Le 16 novembre 2023, la Commission européenne a finalement donné son feu vert pour prolonger de 10 ans l’autorisation du glyphosate dans l’UE. Pour rappel (cf. EIH 15/10/23), l’autorisation du glyphosate expirant le 15 décembre 2023, les États membres devaient se prononcer, à la majorité qualifiée, sur le renouvellement du glyphosate pour 10 ans, sous peine de laisser la décision à la Commission, dont la position favorable était connue.
- Le 13 octobre 2023, les États membres avaient déjà échoué à trouver une majorité qualifiée (15 États sur 27) et le vote d’homologation avait été reporté.
- Un peu plus d’un mois après, le 16 novembre, les représentants des Etats n’avaient toujours pas réuni de majorité.
- L’absence de majorité revient à laisser la Commission décider, donc à un soutien implicite à la décision.
- Les principales puissances agricoles européennes se sont abstenues au moment du vote : l’Allemagne, l’Italie, la Belgique, les Pays-Bas et la France.
- Le Luxembourg, la Croatie et l’Autriche ont voté contre, comme lors du premier vote.
- Pour l’Allemagne, hostile au glyphosate (contrairement à sa position de 2017), il s’agissait d’un compromis interne à sa coalition gouvernementale.
- Pour Paris, l’abstention réitérée est un signal ambivalent qui, s’il ne vaut pas refus, ménage un entre-deux entre organisations écologistes et syndicats agricoles.
- Une position assumée par le ministre de l’Agriculture français qui affirme ne pas être « contre le principe du renouvellement de la molécule ».
- Ce dernier pondère cependant en affirmant « regretter » que la Commission n’ait pas intégré une restriction dans l’usage de l’herbicide dans la proposition de reconduction.
- Ce regret est partagé par Pascal Canfin, président de la commission ENVI du Parlement européen.

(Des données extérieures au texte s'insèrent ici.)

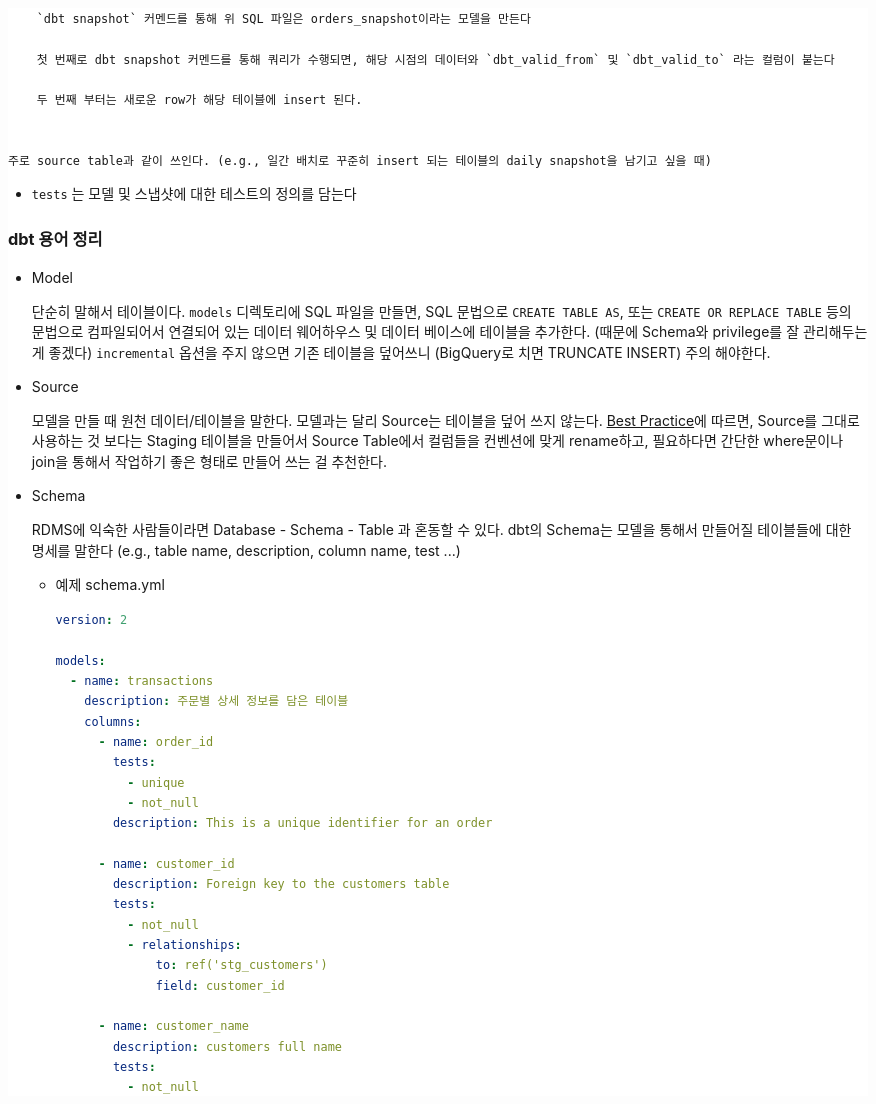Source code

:         `dbt snapshot` 커멘드를 통해 위 SQL 파일은 orders_snapshot이라는 모델을 만든다
        
        첫 번째로 dbt snapshot 커멘드를 통해 쿼리가 수행되면, 해당 시점의 데이터와 `dbt_valid_from` 및 `dbt_valid_to` 라는 컬럼이 붙는다
        
        두 번째 부터는 새로운 row가 해당 테이블에 insert 된다. 
        
    
    주로 source table과 같이 쓰인다. (e.g., 일간 배치로 꾸준히 insert 되는 테이블의 daily snapshot을 남기고 싶을 때)
    
- `tests` 는 모델 및 스냅샷에 대한 테스트의 정의를 담는다

### dbt 용어 정리

- Model
    
    단순히 말해서 테이블이다. `models` 디렉토리에 SQL 파일을 만들면, SQL 문법으로 `CREATE TABLE AS`, 또는 `CREATE OR REPLACE TABLE` 등의 문법으로 컴파일되어서 연결되어 있는 데이터 웨어하우스 및 데이터 베이스에 테이블을 추가한다. (때문에 Schema와 privilege를 잘 관리해두는 게 좋겠다) `incremental` 옵션을 주지 않으면 기존 테이블을 덮어쓰니 (BigQuery로 치면 TRUNCATE INSERT) 주의 해야한다.
    
- Source
    
    모델을 만들 때 원천 데이터/테이블을 말한다. 모델과는 달리 Source는 테이블을 덮어 쓰지 않는다. [Best Practice](https://docs.getdbt.com/docs/guides/best-practices)에 따르면, Source를 그대로 사용하는 것 보다는 Staging 테이블을 만들어서 Source Table에서 컬럼들을 컨벤션에 맞게 rename하고, 필요하다면 간단한 where문이나 join을 통해서 작업하기 좋은 형태로 만들어 쓰는 걸 추천한다. 
    
- Schema
    
    RDMS에 익숙한 사람들이라면 Database - Schema - Table 과 혼동할 수 있다. dbt의 Schema는 모델을 통해서 만들어질 테이블들에 대한 명세를 말한다 (e.g., table name, description, column name, test ...)
    
    - 예제 schema.yml
        
        ```yaml
        version: 2
        
        models:
          - name: transactions
            description: 주문별 상세 정보를 담은 테이블
            columns:
              - name: order_id
                tests:
                  - unique
                  - not_null
                description: This is a unique identifier for an order
        
              - name: customer_id
                description: Foreign key to the customers table
                tests:
                  - not_null
                  - relationships:
                      to: ref('stg_customers')
                      field: customer_id
        
              - name: customer_name
                description: customers full name
                tests:
                  - not_null
        ```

- Il réfute et conteste l’argument de « manque de temps » de la Commission.
- La prolongation suscite des inquiétudes et des interrogations. Le glyphosate a été, en 2015, classé comme « cancérogène probable » par le Centre international de recherche sur le cancer de l’OMS.
- Cette étude a été contestée par l’EFSA, qui indique que l’herbicide ne présente pas une « préoccupation critique » chez les êtres humains.
- La Commission interdit cependant l’usage de la substance pour les pratiques de dessiccation.
- Les réactions sont contrastées :
- Bayer Monsanto, géant de l’agrochimie et objet d’une plainte par des associations pour fraude grave (cf. EIH 02/10/2023), n’a pas manqué de partager sa réjouissance.
- Les ONG Foodwatch et Générations futures dénoncent une enfreinte au principe de précaution face aux risques pour la santé humaine.
- Ils regrettent cette décision « illégale » prise sans le soutien des citoyens et des États membres
- A noter que la reconduction à l’échelle européenne de l’herbicide ne prive pas les États membres d’adopter des mesures plus restrictives.